Investigations
266 Youve gone way over the line-2
The president and prime minister are going to talk about the outcome of their fight against corruption only after the elections. Or they might not.
Dmitry Medvedev backed Vladimir Putin’s burst of enthusiasm for fighting corruption in state companies. On Tuesday, the president “ordered” the government to provide information on the incomes and property of the executives (and their relatives) of all state companies and corporations by 1 April 2012. Medvedev also “ordered” Putin to take steps to not allow “affiliated entities participate in contracts signed by state corporations and companies.” This means that we, in the best case scenario, will find out the outcome of this order only after the 4 March elections. Meanwhile, the fight against corruption, it seems, is going to become a part of presidential candidate Putin’s election campaign rhetoric.
“You’ve gone way over the line,” Vladimir Putin said on the eve of the New Year’s holiday, criticising the business practices of several executives as state energy corporations that had signed dubious deals and shipped the money into offshore accounts.
These unknown executives were soon after fired and the prime minister ordered all state companies to report on the incomes of their executives (and their relatives), as well as disclose the beneficiaries of their counterparties. It’s clear as day why the campaign to fight corruption in state companies was announced with the presidential elections just months away. It’s also clear why President Medvedev has moved the deadline for fulfilling his order to fight corruption to after the elections. If information about executive incomes and the deals they have signed are to be made public any sooner, then they are unlikely to help presidential candidate Putin’s rating (taking into account how many of these people are his friends, colleagues and neighbours from the infamous Ozero summer house cooperative). The only thing that isn’t clear is also the most important thing: how is this order going to be carried out?
Let’s consider the collection of income and property declarations of state company executives. This seems like the right thing to do, and experts, journalists and anti-corruptions activists have been talking about them for a long time. The president and prime minister’s orders, however, for some reason don’t mention anything about whether this information will be available to the public, whether they will be published in the Internet, who will check them and what will become of those who do not reveal their income and property. If they don’t make their income declarations available to the public, then any value from this information is neutralised, turning them into reports from executives to the bureaucrats in special ministries that both guide and protect them.
How they are supposed to report on the beneficiaries of counterparties is also not clear. Take, for example, Russian Railways, a company with hundreds or even thousands of counterparties.

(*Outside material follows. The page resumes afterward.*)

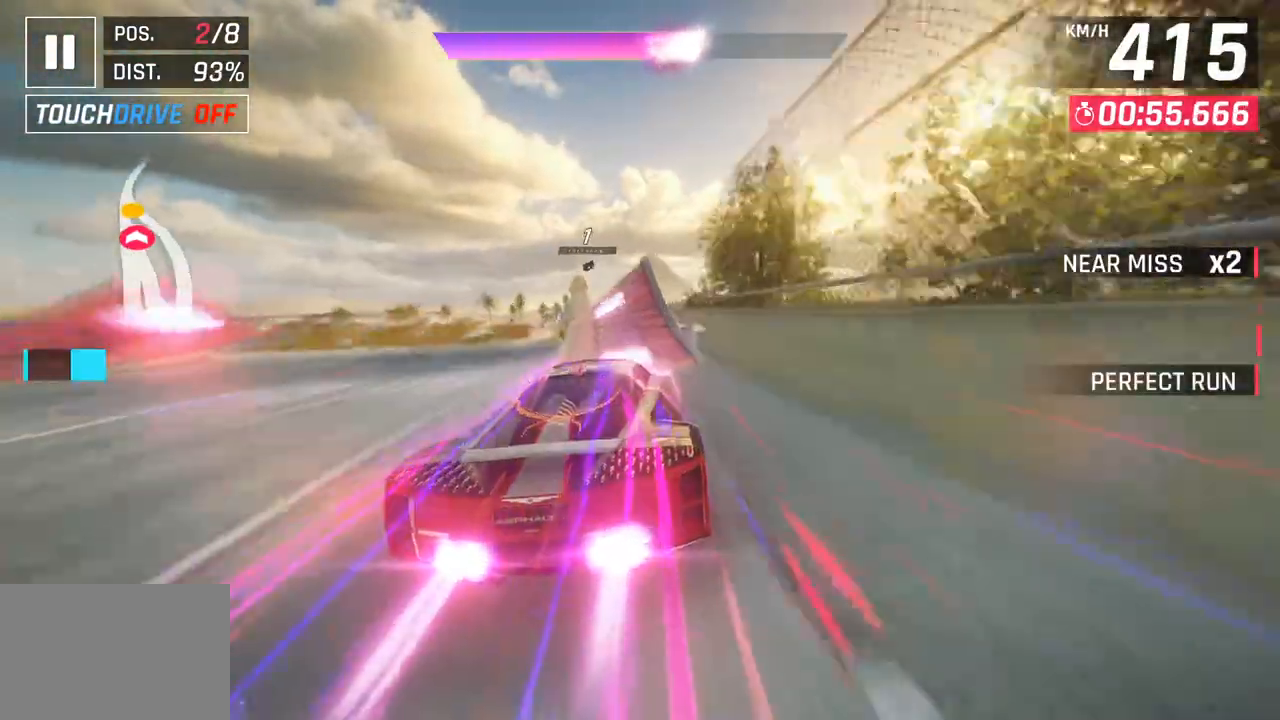
{"buttons": ["CROSS", "R1"], "left_stick": "center", "right_stick": "center", "events": [[67, "left_stick", "down-left"], [467, "CROSS", "down"], [467, "R1", "down"], [467, "left_stick", "center"]]}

If every company that supplies Russian Railways were to disclose their proprietors, then several Khimki forests would need to be chopped down to handle the entire load of paperwork. And who is going to check this heap of paperwork, not to mention how well? It would be much more logical to establish a benchmark, such as, for example, in order for the obligation to reveal beneficiaries to apply to only the parties in a deal worth, we’ll say, more than 5 million roubles. This restriction would allow for small and medium businesses to rid themselves of paperwork they don’t need. Moreover, it is hard to fathom seeing some small towel suppliers for Russian Railways being affiliated with the monopoly’s executives.
It’s not clear what the meaning of affiliation means in this case and what deals this ban could apply to? Of course, there are some trite examples when a member of the board at a state company (or his wife, children, etc.) at the same time owns a private enterprise that gets its business from the state company. But what should be done with, for example, Russian Railways President Vladimir Yakunin, whose hunting buddies and co-owners of hunting land are at the same time contractors for Russian Railways? Or what should be done with Prime Minister Putin himself, whose friends for many years now have been living off of Gazprom, Rosneft and other state monopolies? Do the president and prime minister’s orders provision for such affiliated relationships and will similar deals become categorised as conflicts of interests?
As long as all these questions remain unanswered, it will be difficult to believe that the war against corruption in state companies is for real, and not just an election campaign trick. Putin, however, as a presidential candidate does have another chance to convince us of the seriousness of his intentions. To do this, all he needs to do is go on live television, set the table and invite all of his numerous friends, KGB colleagues, judo partners, Ozero cooperative neighbours, etc. – in short, all those outstanding people who became billionaires overnight by doing business with the state – and say to them, “That’s enough. You guys have gone way over the line!”